Tilly began to find elements of these classes increasingly annoying, whether it was a bun fight for the soft toys that are distributed, the boys that inevitably challenge her own feisty personality resulting in pushing and shoving or the parachute at the end which for some reason she absolutely hated. Come the summer when Tilly was around two and half we gradually started to leave some of the classes for calmer, out of doors activities. By then we had a car at our disposal and being in a green area of the country plenty of nature-based locations to call on, which just seemed to suit us better.
Preschool began the following winter and the classes were gradually forgotten. However as we started the new academic year with school on the horizon, I started thinking that perhaps I should encourage Tilly to take up some extra activities outside of preschool. She loves music, acting out roles in play, is great at sport and enthusiastic about gymnastics. I saw a couple of classes – one featured drama with dance, the other music based, and I arranged taster sessions.

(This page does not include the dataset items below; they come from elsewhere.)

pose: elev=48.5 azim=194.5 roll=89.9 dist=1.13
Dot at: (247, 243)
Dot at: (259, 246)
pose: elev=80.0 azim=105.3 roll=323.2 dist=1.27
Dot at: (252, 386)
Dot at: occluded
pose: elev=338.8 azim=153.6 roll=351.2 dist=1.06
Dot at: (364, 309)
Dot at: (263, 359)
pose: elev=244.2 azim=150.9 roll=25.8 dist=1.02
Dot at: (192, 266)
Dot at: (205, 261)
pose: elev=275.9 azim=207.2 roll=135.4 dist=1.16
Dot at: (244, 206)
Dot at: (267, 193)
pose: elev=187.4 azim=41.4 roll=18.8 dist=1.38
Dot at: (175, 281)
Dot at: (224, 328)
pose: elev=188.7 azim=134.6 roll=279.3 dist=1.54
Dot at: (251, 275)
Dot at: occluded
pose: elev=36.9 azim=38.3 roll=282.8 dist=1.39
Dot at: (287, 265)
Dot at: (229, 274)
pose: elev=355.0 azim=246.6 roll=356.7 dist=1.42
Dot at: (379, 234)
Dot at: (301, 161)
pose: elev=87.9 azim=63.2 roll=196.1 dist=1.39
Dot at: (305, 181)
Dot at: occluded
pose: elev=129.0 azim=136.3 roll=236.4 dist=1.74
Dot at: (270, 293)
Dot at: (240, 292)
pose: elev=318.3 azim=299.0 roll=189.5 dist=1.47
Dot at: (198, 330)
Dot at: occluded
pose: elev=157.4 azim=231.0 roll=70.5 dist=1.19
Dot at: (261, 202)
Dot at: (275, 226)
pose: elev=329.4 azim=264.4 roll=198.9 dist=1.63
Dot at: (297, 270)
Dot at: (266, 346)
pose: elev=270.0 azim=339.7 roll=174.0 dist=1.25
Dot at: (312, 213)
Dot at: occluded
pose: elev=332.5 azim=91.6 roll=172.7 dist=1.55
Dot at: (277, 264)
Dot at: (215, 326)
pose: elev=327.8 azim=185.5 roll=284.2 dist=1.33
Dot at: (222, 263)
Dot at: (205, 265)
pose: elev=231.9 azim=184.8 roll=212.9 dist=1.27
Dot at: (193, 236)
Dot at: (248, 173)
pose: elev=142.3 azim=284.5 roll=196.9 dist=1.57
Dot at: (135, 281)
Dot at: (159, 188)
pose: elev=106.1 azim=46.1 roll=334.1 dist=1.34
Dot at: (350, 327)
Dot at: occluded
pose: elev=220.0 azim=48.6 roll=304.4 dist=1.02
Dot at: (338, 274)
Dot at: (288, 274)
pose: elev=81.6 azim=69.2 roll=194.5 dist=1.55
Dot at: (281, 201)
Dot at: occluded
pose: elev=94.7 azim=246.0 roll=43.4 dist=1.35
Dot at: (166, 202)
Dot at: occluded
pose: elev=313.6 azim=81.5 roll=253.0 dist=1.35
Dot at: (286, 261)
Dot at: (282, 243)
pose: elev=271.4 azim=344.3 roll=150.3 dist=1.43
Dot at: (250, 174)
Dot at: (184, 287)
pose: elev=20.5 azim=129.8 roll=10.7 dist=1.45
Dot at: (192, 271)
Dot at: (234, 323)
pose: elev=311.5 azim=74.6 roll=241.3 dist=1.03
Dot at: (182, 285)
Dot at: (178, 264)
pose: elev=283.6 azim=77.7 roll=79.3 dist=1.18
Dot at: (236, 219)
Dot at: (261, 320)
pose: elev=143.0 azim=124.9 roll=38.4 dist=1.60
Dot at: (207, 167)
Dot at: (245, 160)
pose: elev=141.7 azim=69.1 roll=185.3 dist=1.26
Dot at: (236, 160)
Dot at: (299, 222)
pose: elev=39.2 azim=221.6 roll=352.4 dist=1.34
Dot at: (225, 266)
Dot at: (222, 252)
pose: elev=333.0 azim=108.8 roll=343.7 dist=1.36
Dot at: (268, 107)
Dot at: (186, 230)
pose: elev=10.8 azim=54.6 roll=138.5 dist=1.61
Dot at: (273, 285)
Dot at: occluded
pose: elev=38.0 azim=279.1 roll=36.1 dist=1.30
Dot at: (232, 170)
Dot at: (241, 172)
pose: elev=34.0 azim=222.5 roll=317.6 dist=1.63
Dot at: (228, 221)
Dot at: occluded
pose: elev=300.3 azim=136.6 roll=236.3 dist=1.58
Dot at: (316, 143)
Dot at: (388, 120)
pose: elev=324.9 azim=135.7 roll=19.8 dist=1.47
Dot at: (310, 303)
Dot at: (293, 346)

The result was interesting. Tilly got stuck in with the drama class but absolutely hated the music class and howled throughout it. Too loud, too crowded and unfamiliar, it was like a red rag to her highly sensitive personality and it overwhelmed her. I did my best to grin and bear it and encourage her as best as I could to join in but honest I could see where she was coming from.
“Why did you take me to that, daddy?” Tilly later asked me, sounding more than a little resentful that I’d subjected her to it. Although every other child there was enjoying it, the format of these things just doesn’t suit her, and I respect that. I was also sensitive as a child and although I exhibited it in quite different ways I can fully appreciate how she feels. Tilly was similarly resolute about the drama class. Although she appeared to enjoy it she made it clear she had zero interest in going back. Ever.
Fortunately Tilly does attend an excellent preschool that offers music and multi-sport activities as part of its weekly programme, so I can at least feel that she’s receiving a broad range of experiences in trying these out. Best of all, she loves the activities at preschool.
I certainly haven’t given up on taking some of her interests forward through clubs or classes but I can see it’s going to take a little work to try things out to find a format she’ll take to. I’m absolutely not going to force her to any classes she doesn’t want to attend at the moment, though. It may be she’ll find it easier once she’s older and been at school. By that point the sort of classes available may have matured in format to suit her better too.
As for now, if Tilly has decided to retire music classes to history and stick to jiving with daddy around the kitchen, well that’s just fine by me.